Sunday, 1 July 2012

Glacial Erratics in Bournville

These, my friends, are glacial erratics.


Glacial erratics are boulders that differ from the local lithology, and that have been deposited by glacial activity. Why is this relevant? This photo was taken on Bournville Lane, just up the road from the Railway Station, opposite part of the Cadbury factory. The railway bridge is down the road to the left.

These boulders were transported by the glaciers of the last age, and it is thought they are from the Arenig region of Wales. The boulders were dumped all over South Brum as the ice melted and retreated. The boulder in the pound in Old Northfield is also a glacial erratic, and there are others dotted around.

The geo-geek inside of me is very happy about this ;)

L x


  1. There are 2 in West Park in Wolverhampton, I'm born and bred in B17 but moved to Wolves, was great to see them there too.
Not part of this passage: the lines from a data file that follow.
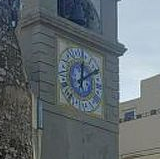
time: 12:09
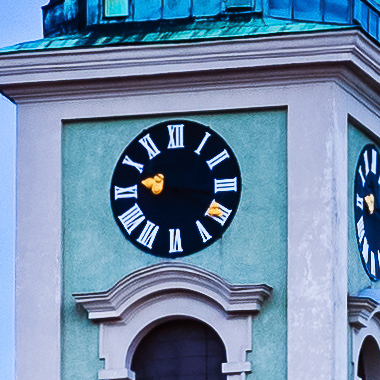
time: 3:16
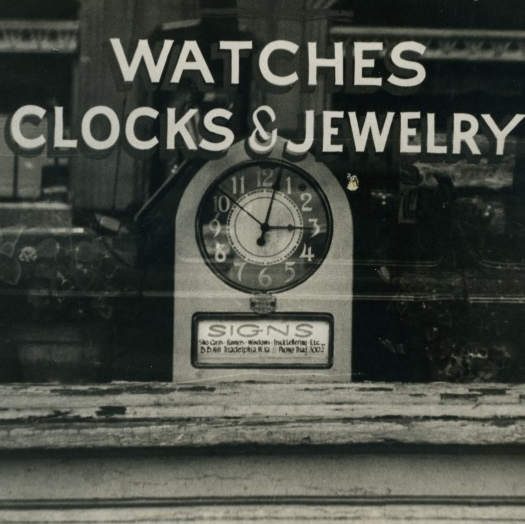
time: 3:02
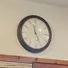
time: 11:25
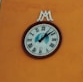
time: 1:08
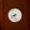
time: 8:38
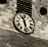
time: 11:28
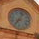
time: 7:03
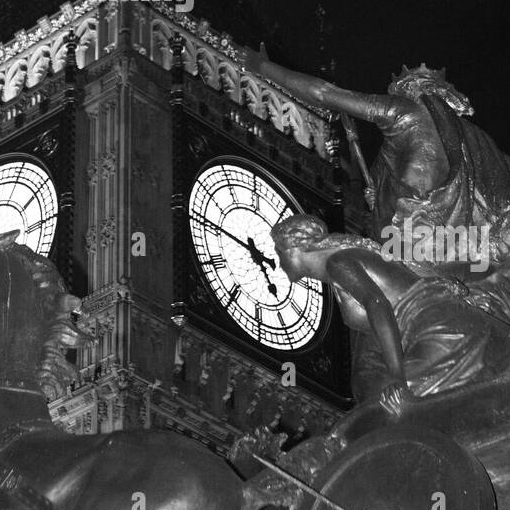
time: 4:46
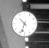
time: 10:33
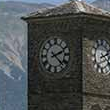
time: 2:22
Wonder how many still remain across the West Midlands?

  2. I also wonder this - I'd like to track them all down! I've also been wondering how one would go about securing funding to take samples and anaylse them and try and determine their source..

    I know of a few more local to me - there is one in the pound in Old Northfield village, a couple in Cotteridge Park, and I think one at King's Norton railway station. There used to be another in Cannon Hill park but no one is sure if it's still there!
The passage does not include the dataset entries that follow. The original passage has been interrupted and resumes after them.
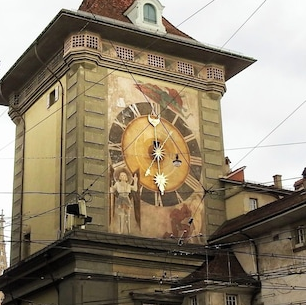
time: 5:59
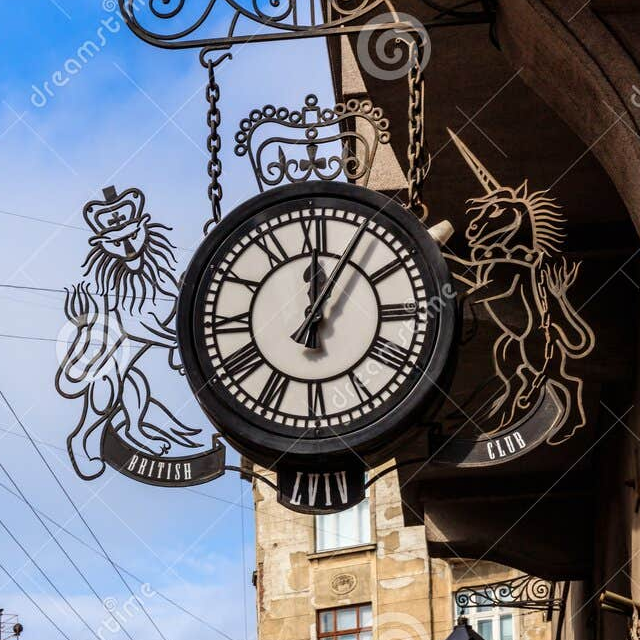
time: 12:05
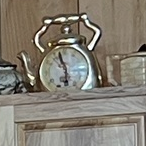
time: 5:57
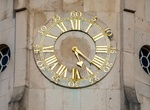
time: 5:21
  3. I grew up in Cannock and we had our own on Cannock Chase just known as Glacial Boulder. Quite an interesting geological area Cannock Chase.

  4. Quite a complex area! Lots of mudstone, sandstone and siltsone, as well as conglomerates and coal measures! And then there is glacial till and river gravel deposits - must visit it properly one day with my geology head on.
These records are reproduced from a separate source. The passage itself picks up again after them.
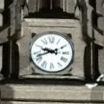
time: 9:42
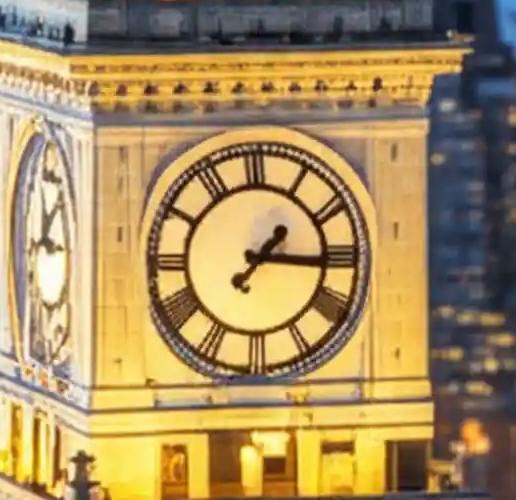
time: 1:15
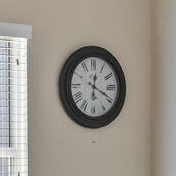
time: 12:19
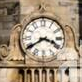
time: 3:39
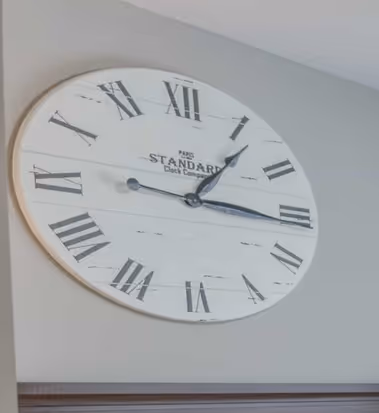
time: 1:16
    Screengrab from Google Earth for reference - - Pink is sandstone & conglomerate; Green is siltstone, sandstone & mudstone; red is mudstone, siltstone and sandstone from a different age and the blue is a hodgepodge of allsorts! Mudstone, siltstone, sandstone, coal, ironstone and ferricrete!

    I'd still like to know exactly where the boulders came from for certain - the ice came down quite a long way so could be from anywhere!